:: Data provided

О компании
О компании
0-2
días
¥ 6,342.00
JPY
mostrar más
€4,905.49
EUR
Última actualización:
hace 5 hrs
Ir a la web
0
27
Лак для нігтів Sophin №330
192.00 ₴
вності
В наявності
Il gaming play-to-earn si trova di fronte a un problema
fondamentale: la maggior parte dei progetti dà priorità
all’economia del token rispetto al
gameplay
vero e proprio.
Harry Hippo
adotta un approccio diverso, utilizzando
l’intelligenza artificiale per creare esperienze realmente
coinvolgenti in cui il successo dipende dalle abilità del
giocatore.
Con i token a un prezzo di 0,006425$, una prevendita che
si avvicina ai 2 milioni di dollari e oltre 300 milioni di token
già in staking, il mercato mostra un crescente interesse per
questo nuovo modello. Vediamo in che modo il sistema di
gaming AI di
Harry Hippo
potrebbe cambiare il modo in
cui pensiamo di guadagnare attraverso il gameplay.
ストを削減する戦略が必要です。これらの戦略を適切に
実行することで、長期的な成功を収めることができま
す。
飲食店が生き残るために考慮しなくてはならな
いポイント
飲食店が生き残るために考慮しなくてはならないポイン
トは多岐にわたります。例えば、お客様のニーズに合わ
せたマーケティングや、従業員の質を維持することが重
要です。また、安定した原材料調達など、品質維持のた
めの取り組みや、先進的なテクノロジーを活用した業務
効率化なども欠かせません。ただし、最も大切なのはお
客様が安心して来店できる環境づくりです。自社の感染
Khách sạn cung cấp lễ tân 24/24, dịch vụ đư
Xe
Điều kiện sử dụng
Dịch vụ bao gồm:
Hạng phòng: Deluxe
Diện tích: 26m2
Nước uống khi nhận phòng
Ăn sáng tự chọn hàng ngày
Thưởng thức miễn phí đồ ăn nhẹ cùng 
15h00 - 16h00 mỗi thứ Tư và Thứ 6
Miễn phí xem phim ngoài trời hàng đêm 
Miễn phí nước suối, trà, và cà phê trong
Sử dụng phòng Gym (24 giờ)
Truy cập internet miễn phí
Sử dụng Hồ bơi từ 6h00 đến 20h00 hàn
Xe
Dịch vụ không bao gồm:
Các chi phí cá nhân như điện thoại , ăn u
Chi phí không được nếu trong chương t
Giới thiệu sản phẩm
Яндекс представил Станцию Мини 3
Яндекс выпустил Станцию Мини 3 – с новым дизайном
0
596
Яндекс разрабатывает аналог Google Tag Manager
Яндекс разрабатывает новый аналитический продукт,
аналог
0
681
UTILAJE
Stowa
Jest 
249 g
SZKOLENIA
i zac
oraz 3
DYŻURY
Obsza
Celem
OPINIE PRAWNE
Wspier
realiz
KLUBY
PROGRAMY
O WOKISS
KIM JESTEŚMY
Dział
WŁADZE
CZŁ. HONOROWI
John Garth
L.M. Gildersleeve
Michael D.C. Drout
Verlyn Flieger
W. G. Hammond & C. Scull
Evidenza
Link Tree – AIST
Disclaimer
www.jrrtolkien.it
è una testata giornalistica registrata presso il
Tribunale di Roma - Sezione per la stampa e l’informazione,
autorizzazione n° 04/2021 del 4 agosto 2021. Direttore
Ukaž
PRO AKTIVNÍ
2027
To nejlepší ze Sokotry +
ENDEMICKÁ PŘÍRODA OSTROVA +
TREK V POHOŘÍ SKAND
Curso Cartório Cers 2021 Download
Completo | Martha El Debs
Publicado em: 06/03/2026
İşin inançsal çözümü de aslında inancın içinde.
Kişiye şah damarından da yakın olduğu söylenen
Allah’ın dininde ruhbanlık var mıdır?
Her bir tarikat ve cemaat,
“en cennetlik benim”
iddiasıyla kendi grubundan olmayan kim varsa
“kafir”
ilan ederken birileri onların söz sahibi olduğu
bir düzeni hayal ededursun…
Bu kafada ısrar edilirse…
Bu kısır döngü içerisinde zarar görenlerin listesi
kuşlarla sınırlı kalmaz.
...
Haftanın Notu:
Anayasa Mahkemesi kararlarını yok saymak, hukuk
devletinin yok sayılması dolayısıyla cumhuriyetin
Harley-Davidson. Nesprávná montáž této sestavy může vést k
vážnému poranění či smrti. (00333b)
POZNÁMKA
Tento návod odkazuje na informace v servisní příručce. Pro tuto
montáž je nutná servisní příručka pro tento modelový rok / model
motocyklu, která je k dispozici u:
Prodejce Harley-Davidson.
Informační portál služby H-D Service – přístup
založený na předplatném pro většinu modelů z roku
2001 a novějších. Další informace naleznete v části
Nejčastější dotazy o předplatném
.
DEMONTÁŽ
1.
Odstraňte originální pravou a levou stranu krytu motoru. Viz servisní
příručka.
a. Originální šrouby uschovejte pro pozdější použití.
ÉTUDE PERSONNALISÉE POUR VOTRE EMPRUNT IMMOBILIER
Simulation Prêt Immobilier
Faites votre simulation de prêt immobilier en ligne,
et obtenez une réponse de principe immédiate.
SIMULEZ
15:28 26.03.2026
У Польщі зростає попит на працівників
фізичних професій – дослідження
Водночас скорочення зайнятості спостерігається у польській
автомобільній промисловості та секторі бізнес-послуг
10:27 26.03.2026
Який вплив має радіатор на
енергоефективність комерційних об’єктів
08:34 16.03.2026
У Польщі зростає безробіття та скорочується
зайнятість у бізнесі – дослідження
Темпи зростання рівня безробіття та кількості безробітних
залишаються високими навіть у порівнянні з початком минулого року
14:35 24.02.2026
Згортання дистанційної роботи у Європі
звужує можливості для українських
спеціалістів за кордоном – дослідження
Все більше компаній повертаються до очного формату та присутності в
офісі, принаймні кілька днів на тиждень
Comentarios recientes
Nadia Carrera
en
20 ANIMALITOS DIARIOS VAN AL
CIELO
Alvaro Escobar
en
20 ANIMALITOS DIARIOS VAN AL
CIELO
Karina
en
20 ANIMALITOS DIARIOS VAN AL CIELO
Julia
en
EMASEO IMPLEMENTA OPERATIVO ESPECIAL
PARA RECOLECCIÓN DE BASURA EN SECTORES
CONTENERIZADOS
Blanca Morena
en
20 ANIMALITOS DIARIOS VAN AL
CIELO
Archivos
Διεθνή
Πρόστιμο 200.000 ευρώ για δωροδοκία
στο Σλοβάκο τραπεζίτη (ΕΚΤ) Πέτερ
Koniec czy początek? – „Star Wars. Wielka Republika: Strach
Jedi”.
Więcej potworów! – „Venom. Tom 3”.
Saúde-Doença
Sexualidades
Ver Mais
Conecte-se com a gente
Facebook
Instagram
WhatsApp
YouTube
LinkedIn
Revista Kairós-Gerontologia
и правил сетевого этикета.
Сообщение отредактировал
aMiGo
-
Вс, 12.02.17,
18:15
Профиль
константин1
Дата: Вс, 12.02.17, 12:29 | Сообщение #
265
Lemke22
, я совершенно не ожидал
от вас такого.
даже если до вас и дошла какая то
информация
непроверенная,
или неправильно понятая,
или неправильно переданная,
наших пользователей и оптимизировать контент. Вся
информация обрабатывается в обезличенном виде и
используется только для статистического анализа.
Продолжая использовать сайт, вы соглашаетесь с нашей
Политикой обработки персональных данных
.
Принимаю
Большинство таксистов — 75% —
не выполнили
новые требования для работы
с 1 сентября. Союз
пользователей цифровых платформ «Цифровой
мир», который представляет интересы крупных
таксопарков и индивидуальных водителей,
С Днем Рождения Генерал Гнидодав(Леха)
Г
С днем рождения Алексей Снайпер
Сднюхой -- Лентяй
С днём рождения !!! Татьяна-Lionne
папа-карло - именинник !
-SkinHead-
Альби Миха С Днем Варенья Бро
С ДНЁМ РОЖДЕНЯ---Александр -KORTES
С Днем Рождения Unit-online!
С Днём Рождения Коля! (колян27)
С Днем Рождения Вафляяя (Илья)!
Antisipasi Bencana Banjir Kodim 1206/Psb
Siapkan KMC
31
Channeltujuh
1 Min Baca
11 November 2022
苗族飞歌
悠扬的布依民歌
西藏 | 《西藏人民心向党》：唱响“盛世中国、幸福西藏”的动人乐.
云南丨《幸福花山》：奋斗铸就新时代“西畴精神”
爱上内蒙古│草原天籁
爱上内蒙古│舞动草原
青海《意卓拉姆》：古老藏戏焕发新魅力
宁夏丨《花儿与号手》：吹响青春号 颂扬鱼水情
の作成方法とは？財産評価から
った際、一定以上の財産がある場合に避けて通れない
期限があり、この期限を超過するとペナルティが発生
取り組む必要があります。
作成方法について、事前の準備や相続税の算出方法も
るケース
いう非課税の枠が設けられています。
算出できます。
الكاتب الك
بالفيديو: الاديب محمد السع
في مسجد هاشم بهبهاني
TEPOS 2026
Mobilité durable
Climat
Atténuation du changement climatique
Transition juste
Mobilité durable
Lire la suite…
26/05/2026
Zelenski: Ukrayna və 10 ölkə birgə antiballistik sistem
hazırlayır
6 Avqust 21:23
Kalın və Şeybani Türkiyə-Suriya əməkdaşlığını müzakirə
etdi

::::

Could you return exactly the stretch of the data above that starts at the line with "константин1" and ends at the line with "информация обрабатывается в", both lines included?

**Written answer:**
константин1
Дата: Вс, 12.02.17, 12:29 | Сообщение #
265
Lemke22
, я совершенно не ожидал
от вас такого.
даже если до вас и дошла какая то
информация
непроверенная,
или неправильно понятая,
или неправильно переданная,
наших пользователей и оптимизировать контент. Вся
информация обрабатывается в обезличенном виде и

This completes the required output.